How to make strontium chloride from strontium carbonate
Tip: Use glass vessels and glass stirring implements because they are non-reactive.
Combine equal parts by weight strontium carbonate and muriatic acid (obtainable at any pool supply store). This assumes a ~33% solution of muriatic acid.
Tip: Don’t have scale? Find yourself a postage scale or a small kitchen scale (for baking).
Tip: What if your solution has a different concentration? Either do the math (explained later) to calculate a new ratio or else dilute your acid to ~33%.
Add the two reagents gradually because they will release energy. They’ll bubble and fizz and heat up. They could bubble over your container if you’re not careful.
Let the reaction between muriatic acid and strontium carbonate run it’s course (may require some stirring). Then let the fluid evaporate. What you’re left with is strontium chloride.

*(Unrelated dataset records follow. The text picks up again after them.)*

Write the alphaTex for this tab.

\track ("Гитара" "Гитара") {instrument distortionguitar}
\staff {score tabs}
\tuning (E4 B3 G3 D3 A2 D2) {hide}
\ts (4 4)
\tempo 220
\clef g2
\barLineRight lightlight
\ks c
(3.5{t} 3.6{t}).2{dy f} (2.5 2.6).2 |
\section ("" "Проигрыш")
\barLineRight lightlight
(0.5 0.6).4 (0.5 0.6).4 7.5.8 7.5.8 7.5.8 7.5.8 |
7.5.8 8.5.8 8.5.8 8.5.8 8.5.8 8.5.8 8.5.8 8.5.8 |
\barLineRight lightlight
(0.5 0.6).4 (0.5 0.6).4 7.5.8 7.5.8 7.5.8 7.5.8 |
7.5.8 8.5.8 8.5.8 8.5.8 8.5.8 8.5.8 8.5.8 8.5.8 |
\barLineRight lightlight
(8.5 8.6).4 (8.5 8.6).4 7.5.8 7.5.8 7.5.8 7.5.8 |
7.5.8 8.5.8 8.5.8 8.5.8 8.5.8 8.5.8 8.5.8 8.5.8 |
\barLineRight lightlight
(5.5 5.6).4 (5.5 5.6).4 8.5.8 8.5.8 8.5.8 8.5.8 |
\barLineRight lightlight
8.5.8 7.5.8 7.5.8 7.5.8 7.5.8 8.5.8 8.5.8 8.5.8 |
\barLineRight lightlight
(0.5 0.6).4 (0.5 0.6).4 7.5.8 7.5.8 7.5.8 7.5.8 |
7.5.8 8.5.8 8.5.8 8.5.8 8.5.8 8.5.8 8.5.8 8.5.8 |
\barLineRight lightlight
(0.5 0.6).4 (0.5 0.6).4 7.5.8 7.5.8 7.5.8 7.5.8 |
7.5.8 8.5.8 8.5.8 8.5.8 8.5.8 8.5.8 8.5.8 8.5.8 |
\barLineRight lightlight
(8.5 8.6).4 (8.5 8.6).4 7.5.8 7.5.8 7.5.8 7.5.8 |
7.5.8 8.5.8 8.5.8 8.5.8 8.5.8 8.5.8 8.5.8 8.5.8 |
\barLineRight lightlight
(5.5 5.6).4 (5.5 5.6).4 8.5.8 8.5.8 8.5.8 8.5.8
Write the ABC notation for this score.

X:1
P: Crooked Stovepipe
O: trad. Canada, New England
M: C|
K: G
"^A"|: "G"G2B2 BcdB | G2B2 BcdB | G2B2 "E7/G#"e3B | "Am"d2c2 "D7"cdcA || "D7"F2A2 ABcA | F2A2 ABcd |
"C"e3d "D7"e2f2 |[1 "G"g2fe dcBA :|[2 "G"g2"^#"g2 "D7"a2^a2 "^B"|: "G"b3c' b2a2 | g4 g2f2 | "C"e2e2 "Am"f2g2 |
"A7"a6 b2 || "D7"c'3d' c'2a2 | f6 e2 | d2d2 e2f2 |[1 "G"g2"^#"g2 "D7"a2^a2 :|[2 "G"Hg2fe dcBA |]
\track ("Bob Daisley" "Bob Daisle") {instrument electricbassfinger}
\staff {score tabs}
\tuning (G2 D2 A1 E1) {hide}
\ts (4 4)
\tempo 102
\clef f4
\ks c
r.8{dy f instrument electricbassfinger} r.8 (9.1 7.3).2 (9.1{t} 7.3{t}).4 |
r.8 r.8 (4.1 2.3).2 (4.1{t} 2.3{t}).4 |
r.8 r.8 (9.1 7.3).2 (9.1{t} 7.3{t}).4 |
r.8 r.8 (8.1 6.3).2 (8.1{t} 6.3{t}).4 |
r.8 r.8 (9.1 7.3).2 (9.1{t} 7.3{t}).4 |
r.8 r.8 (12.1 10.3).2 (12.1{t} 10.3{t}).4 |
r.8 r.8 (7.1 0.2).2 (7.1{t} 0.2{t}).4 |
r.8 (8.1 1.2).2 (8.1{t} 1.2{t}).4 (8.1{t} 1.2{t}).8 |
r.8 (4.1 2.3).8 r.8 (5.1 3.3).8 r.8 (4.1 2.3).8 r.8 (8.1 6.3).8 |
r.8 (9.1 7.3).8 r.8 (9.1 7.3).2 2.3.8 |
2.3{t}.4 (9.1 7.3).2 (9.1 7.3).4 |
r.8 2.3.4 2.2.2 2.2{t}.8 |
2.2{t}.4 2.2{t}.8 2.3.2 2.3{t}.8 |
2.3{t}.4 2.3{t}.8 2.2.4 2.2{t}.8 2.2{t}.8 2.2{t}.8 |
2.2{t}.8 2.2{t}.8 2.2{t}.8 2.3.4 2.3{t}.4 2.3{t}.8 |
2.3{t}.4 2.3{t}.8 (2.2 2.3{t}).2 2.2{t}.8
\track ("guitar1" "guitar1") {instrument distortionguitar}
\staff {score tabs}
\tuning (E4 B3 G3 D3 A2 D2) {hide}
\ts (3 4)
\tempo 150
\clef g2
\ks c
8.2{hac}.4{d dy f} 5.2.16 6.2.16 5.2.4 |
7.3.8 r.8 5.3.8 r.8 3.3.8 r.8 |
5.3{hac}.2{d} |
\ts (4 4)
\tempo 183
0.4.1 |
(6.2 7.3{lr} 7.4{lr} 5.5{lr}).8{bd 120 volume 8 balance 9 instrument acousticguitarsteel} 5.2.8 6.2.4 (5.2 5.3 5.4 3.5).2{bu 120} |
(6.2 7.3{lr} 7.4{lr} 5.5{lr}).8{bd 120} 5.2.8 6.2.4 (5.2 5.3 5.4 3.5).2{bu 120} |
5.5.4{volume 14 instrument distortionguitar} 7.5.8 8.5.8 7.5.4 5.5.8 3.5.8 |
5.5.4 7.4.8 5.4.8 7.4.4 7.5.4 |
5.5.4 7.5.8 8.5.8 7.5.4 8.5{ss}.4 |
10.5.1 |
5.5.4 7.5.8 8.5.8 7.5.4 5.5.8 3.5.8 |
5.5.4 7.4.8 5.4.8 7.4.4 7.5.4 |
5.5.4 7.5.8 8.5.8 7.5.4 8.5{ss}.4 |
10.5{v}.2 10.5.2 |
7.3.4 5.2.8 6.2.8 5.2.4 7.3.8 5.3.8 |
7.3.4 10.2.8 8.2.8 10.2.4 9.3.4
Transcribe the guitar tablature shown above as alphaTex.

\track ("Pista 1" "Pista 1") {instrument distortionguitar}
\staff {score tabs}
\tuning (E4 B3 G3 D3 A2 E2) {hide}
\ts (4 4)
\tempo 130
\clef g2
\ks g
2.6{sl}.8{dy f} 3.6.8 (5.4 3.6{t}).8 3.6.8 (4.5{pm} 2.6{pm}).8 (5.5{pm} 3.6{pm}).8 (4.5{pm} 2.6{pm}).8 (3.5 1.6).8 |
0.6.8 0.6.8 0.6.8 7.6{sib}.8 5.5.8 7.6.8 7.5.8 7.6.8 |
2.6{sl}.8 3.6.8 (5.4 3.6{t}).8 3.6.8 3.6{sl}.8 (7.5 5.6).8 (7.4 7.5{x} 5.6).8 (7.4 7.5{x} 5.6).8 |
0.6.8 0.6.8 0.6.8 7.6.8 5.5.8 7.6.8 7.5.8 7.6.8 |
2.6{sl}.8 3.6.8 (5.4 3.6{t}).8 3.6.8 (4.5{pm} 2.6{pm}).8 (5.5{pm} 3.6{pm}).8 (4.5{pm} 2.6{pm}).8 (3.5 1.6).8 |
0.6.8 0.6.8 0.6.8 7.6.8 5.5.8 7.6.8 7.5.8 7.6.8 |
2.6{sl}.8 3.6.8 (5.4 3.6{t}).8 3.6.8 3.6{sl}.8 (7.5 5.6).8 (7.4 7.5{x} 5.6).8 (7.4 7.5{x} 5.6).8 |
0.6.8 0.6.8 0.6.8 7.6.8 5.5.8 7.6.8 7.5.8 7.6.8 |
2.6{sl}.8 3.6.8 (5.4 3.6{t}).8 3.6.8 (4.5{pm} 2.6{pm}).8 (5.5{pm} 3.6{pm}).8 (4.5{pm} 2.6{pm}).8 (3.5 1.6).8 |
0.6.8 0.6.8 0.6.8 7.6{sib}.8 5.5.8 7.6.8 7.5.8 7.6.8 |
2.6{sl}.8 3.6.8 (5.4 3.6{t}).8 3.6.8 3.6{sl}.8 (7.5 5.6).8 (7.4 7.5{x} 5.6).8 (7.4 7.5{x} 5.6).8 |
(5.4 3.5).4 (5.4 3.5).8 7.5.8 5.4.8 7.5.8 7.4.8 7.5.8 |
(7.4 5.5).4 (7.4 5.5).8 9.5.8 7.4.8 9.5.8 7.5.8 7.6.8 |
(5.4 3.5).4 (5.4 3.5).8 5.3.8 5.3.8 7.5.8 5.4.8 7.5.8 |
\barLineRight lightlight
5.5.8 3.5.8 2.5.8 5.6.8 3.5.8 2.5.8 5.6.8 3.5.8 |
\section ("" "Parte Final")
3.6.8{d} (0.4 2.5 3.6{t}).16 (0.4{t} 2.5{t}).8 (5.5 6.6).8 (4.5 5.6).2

Tip: If you err on the side of too much HCl, it should be okay. It should evaporate. If you err on the side of too much strontium carbonate, it will be safe, but you’ll end up with some carbonate impurity in your chloride. This should not impair your flame colour appreciably.
To get the flame, you might dissolve your strontium chloride in enough methanol so that there are no sediments. Then light the methanol on fire.
The science behind it
Yes, strontium carbonate is preferred for pyrotechnics, but as tressure points out in this chemistry thread, it won’t yield a red flame in methanol. (I expect it requires much greater heat, such as fireworks can produce.) His advice, like mine, is to convert it to the chloride.
First thing to know: muriatic acid is hydrochloric acid (HCl), so the reaction we aim to produce is as follows.
SrCO3 + 2HCl -> SrCl2 + H2O + CO2
The formula says that we need twice as many HCl molecules (molecular weight: 36.46 g/mol) as SrCO3 (molecular weight: 147.63 g/mol). By weight, then we need twice as much SrCO3 as solid HCl (the exact opposite of the molarity ratio: 147.63 / (36.46 * 2) = 2.02).
As mentioned above, however, you’ll probably buy HCl in a stock solution, rather than measuring out a solid and diluting it yourself. I had a 31.45% solution by weight on hand. Water weighs half as much as the acid solute:
H2O molecular weight = 18.02 g/mol
HCl molecular weight = 36.46 g/mol
So in a mix that’s close to 33%, half the molecules are HCl, and half are H2O. That being the case, 10 g of the acid solution has 5 g of HCl and can be mixed with 10 g of SrCO3. I.e. you can mix equal parts by weight of the HCl solution and SrCO3.
Matt went so far as to calculate the enthalpies (the energy required or released) for this reaction and posted them on the Psandboxi at the Pedestrian site (29 Oct 2011). He was right, of course: it was slightly exothermic.
Yes, I spelled ‘Psandbox’ correctly. That’s how it was spelled by whoever set it up (must have been Matt or Jonathan).